## ЦЕЛЬ УПРАЖНЕНИЯ
Можете дословно переписать целиком текст о борьбе европейского и восточного влияния в истории России?

## ТЕКСТ
————

Как отвечали историки XIX века, специфика
нашей страны - ее расположение
на границе Европы и Азии. Со времен
первых нормандских князей, призванных
на Русь, и до наших дней идет борьба
между европейским и восточным влиянием,
борьба, которая, на мой взгляд, в конечном
счете, и определяет исторический петь
нашей страны.
Традиционно в народном сознании,
как и в исторической науке, считается,
что решающий шаг в сторону европейского
пути был сделан при Петре I в начале XVIII
века. Это истина, вряд ли нуждающаяся
в подтверждении. Но при этом сам процесс
выбора пути обычно связывается с личностью,
инициативой, силой воли царя, первого
императора России Петра I. Роль великой
личности в истории неоспорима, но этот
факт мало, что дает нам в осмыслении исторического
пути нашей страны, ее перспектив. Для
нас важно знать, как складывались предпосылки
поворота истории страны, какие факторы
(наряду с сильными личностями) влияли
на этот процесс.
Первые шаги навстречу европейским
традициям были сделаны при
его отче царе Алексее Михайловиче.

————

## ИСХОДНЫЙ ПЕРЕЧЕНЬ
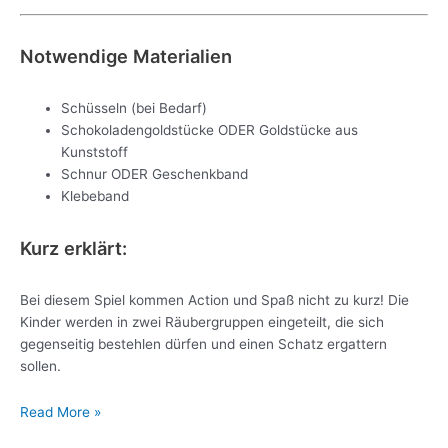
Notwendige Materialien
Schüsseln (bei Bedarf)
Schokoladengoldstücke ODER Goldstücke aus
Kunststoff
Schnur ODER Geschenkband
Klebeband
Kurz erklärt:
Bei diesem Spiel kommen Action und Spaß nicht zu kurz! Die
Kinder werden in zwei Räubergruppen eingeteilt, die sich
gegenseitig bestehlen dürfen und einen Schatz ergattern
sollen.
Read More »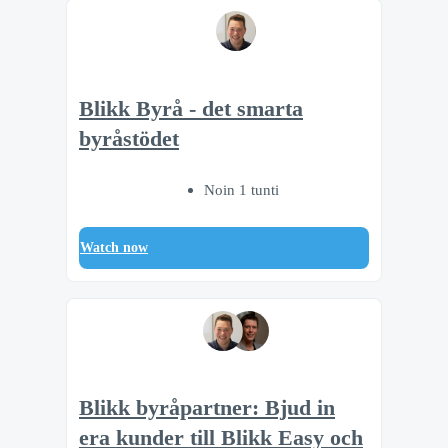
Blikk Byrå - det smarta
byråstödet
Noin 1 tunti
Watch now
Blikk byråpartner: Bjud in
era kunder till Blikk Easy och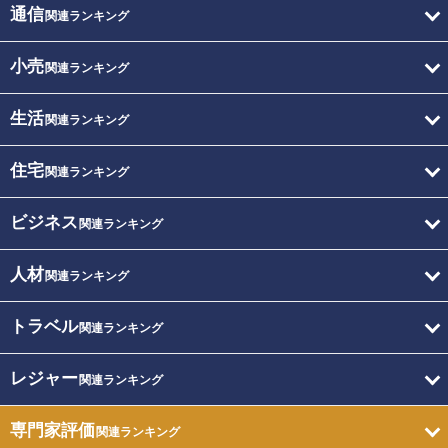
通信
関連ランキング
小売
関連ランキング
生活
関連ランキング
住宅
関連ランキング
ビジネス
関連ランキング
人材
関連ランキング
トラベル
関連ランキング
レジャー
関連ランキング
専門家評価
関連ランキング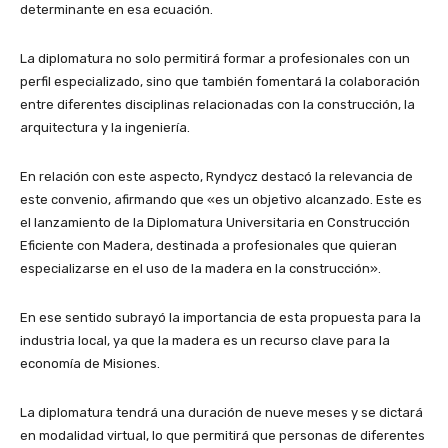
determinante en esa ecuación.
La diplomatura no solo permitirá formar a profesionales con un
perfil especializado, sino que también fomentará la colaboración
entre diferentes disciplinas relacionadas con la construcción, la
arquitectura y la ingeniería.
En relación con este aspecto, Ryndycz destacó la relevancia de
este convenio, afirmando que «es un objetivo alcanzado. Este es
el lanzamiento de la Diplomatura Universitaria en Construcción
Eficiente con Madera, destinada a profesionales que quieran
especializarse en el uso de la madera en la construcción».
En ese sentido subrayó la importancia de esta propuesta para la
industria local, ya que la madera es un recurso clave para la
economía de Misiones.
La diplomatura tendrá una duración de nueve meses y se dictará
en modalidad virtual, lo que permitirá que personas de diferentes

————

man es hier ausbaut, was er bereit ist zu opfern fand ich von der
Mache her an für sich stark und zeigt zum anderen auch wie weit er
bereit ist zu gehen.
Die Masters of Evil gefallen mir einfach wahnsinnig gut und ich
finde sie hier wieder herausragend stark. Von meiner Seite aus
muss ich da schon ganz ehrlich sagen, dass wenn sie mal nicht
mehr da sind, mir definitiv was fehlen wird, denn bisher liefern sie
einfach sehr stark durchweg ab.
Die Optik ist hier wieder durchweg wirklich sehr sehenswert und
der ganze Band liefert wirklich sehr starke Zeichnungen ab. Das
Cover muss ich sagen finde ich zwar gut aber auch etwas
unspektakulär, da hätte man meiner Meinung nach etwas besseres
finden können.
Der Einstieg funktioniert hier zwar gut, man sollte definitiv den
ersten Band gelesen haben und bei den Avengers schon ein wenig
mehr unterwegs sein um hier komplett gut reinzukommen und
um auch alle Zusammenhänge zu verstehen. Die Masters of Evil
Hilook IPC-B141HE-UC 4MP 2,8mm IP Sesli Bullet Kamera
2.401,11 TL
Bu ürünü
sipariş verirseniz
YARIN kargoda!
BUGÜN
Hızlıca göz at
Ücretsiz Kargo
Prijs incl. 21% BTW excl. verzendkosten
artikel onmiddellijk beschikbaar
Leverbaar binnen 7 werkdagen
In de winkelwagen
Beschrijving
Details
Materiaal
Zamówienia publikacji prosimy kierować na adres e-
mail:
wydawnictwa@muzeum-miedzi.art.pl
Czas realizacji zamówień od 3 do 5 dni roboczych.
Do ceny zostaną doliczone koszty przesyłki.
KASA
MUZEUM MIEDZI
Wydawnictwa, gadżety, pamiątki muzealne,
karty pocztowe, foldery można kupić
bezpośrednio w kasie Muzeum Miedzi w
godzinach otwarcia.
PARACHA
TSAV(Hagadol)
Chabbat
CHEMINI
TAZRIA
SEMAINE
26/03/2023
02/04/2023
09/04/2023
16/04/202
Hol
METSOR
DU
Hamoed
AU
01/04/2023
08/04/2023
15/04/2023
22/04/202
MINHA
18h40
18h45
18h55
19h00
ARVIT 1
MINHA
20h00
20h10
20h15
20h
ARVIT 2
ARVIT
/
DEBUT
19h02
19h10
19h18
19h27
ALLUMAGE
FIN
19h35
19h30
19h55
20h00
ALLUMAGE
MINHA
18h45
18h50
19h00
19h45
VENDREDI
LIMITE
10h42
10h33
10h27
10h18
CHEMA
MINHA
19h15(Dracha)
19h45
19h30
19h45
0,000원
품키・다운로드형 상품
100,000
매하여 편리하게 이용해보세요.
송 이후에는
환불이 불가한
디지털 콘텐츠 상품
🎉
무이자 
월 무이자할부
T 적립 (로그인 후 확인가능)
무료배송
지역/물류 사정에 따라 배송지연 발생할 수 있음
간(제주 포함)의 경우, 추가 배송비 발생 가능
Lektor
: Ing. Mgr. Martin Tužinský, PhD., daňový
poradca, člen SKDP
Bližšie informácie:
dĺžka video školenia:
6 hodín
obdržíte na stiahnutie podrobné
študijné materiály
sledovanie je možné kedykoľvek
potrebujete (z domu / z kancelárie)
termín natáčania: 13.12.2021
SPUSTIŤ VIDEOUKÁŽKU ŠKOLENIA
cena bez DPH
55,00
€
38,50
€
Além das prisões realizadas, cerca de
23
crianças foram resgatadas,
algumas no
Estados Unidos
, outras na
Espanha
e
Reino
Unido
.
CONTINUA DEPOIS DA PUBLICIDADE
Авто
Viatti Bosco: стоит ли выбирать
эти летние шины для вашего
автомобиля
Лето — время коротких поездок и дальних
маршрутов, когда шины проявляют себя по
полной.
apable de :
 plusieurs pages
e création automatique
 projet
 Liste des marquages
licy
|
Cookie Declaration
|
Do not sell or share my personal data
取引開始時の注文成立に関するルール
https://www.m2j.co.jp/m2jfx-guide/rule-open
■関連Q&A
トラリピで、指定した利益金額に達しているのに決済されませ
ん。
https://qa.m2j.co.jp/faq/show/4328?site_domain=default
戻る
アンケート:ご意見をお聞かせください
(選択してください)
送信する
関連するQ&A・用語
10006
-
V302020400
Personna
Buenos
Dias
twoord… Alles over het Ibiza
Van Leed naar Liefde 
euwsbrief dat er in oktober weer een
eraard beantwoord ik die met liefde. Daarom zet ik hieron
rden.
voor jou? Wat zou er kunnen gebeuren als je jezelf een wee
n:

————

## ВАШЕ РЕШЕНИЕ
Как отвечали историки XIX века, специфика
нашей страны - ее расположение
на границе Европы и Азии. Со времен
первых нормандских князей, призванных
на Русь, и до наших дней идет борьба
между европейским и восточным влиянием,
борьба, которая, на мой взгляд, в конечном
счете, и определяет исторический петь
нашей страны.
Традиционно в народном сознании,
как и в исторической науке, считается,
что решающий шаг в сторону европейского
пути был сделан при Петре I в начале XVIII
века. Это истина, вряд ли нуждающаяся
в подтверждении. Но при этом сам процесс
выбора пути обычно связывается с личностью,
инициативой, силой воли царя, первого
императора России Петра I. Роль великой
личности в истории неоспорима, но этот
факт мало, что дает нам в осмыслении исторического
пути нашей страны, ее перспектив. Для
нас важно знать, как складывались предпосылки
поворота истории страны, какие факторы
(наряду с сильными личностями) влияли
на этот процесс.
Первые шаги навстречу европейским
традициям были сделаны при
его отче царе Алексее Михайловиче.